→ The exercise
Extract every line in the records below that contains the string "barcode", treating the match as case-sensitive.

→ Input rows
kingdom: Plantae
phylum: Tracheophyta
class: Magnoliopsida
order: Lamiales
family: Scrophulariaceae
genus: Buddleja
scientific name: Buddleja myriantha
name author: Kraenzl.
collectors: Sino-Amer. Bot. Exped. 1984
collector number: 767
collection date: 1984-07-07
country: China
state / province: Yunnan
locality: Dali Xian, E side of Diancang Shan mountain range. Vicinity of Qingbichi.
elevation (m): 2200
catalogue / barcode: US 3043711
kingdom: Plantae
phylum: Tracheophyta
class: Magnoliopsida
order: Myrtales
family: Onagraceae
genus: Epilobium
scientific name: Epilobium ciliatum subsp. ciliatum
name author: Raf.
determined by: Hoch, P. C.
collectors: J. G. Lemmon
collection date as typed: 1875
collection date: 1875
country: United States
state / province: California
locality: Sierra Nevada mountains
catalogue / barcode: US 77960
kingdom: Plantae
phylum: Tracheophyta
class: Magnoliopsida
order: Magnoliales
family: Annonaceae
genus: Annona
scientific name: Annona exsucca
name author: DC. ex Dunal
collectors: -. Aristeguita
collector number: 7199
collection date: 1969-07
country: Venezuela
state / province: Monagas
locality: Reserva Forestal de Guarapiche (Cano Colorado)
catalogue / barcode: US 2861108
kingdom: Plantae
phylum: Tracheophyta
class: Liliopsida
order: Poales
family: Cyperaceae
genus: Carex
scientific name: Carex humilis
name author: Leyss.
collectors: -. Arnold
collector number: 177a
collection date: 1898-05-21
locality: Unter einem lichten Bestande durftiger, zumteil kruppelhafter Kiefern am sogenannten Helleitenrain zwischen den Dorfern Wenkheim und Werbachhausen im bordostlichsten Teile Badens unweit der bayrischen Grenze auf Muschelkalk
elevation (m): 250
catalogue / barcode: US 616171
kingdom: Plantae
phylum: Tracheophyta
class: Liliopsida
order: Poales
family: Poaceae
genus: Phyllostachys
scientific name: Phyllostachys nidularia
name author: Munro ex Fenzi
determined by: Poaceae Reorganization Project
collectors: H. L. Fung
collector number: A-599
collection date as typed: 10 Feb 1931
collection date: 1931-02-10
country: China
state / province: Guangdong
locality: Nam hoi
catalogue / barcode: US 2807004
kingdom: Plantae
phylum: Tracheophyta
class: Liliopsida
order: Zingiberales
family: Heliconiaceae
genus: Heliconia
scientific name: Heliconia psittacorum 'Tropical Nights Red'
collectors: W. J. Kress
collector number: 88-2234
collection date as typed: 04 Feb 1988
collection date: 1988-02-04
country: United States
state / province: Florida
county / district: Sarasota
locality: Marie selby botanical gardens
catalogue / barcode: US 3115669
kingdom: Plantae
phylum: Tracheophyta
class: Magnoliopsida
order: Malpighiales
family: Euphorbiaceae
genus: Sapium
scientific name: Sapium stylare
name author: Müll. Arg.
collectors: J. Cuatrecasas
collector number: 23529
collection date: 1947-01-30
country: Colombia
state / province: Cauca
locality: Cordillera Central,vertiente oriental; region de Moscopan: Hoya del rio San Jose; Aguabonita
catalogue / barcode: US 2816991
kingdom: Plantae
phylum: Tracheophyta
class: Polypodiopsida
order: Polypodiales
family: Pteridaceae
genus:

→ Complete answer
catalogue / barcode: US 3043711
catalogue / barcode: US 77960
catalogue / barcode: US 2861108
catalogue / barcode: US 616171
catalogue / barcode: US 2807004
catalogue / barcode: US 3115669
catalogue / barcode: US 2816991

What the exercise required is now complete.